I shifted uncomfortably.

"Don't blame yourself, Harry," Lupin said. "As far as we know, you were just driven by the curse."

I shifted very uncomfortably.

"Actually, I consider myself lucky. The two previous holders of this office died, and I was close last night. In this situation I prefer resigning over being fired because of the uproar this will create among the parents. This way I can at least show that I've got integrity." Lupin sighed heavily. "It is difficult for a werewolf like me to find a job. Even more difficult if I didn't seem to be concerned about the safety of children."

"You've been the best Defence Professor I've had," Harry said. "Besides, you knew my parents. I've never had much contact with people like you. I hate to lose you."

Harry's words sealed my decision. Once again I remembered Salazar Slytherin's wise words: Anything can be an opportunity.

"Professor Lupin, many things indicate that we're heading towards darker times," I said. "This curse has caused a decline in the Defence Against the Dark Arts skills of British wizards. Losing you at this point of time is a serious loss to us. That's why I've got a proposition for you."

"A proposition?" Lupin asked, sounding mildly curious.

"You may not be able to continue teaching at Hogwarts, but not all learning happens within these walls. I'm willing to employ you as a private tutor for all who want further tuition. I've already invited Harry to stay in my house in Diagon Alley during the summer holidays. You can join us and share your expertise with him and his friends."

"Tom, that's a great idea!" Harry exclaimed.

"I would like it a lot," Lupin said, smiling broadly. "May I ask why you are willing to do this for me?"

"Why not?" I shrugged. "I can afford it, and anyway, when it comes to preparing for Voldemort's imminent return, I'm not cutting corners."

"I gladly accept your proposition," Lupin said. "I'm your professor no longer, so I ask you to call me Remus from now on."

"Here's my address," I said, offering him a piece of parchment. "Come to visit me on the first day of the holidays.

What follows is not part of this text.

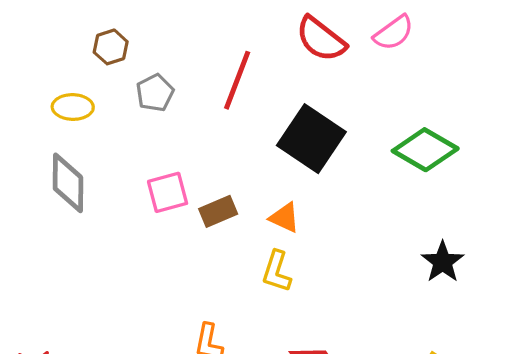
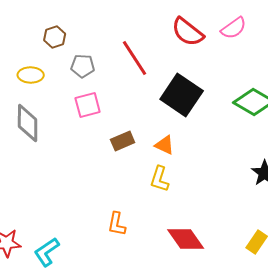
red line: (237, 80) -> (135, 58), turned -54
gray pentagon: (155, 93) -> (83, 66), turned 30
pink square: (168, 192) -> (88, 105), moved

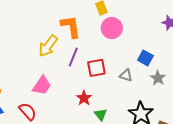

There's a very special person I'm sure you're interested to meet. He will be there that day."

"Oh, exciting," Remus said. "You're already offering me a mystery. Am I supposed to make guesses?"

"This one may be hard to guess," I said. "But I assure you, you knew him well years ago."

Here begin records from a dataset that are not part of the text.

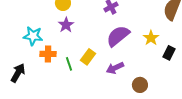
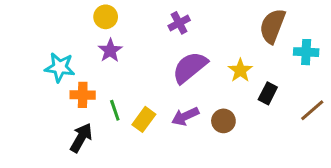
yellow rectangle: (88, 57) -> (144, 119), moved
black arrow: (18, 73) -> (81, 138), moved
brown circle: (140, 85) -> (223, 121), moved

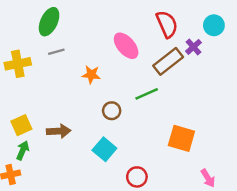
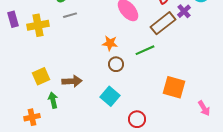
orange star: (91, 75) -> (110, 43), moved
green arrow: (23, 150) -> (53, 100), moved, turned -35
pink arrow: (208, 178) -> (204, 108), moved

"I'm looking forward to meeting him," Remus said. He had finished packing, and after shaking our hands he left, looking much merrier than when we had arrived. We watched from a window as he stepped out of the castle, boarded a carriage pulled by a Thestral, and left Hogwarts looking wistfully behind. So departed a very remarkable werewolf.

"Who is this mystery person?" Harry asked.

"If I said Scabbers, would you believe me?"

"No, I wouldn't!" Harry said and laughed.

"Ha, if you think I'd lie to you, I'm not telling you anything."

"All right, keep your secret. But thank you very much, Tom. You're doing a great favour for Remus and me, too. Funny how you managed to turn the misfortune of the curse this way."

"Yes, the curse," I mumbled. "I have to think about it seriously."

This debacle was a reminder that I should never underestimate Salazar Slytherin or Voldemort. Somehow their combined arts had bypassed all my Occlumency defences and turned me into a pawn. I decided never to let it happen again.


Published on the 18th of February, 2020.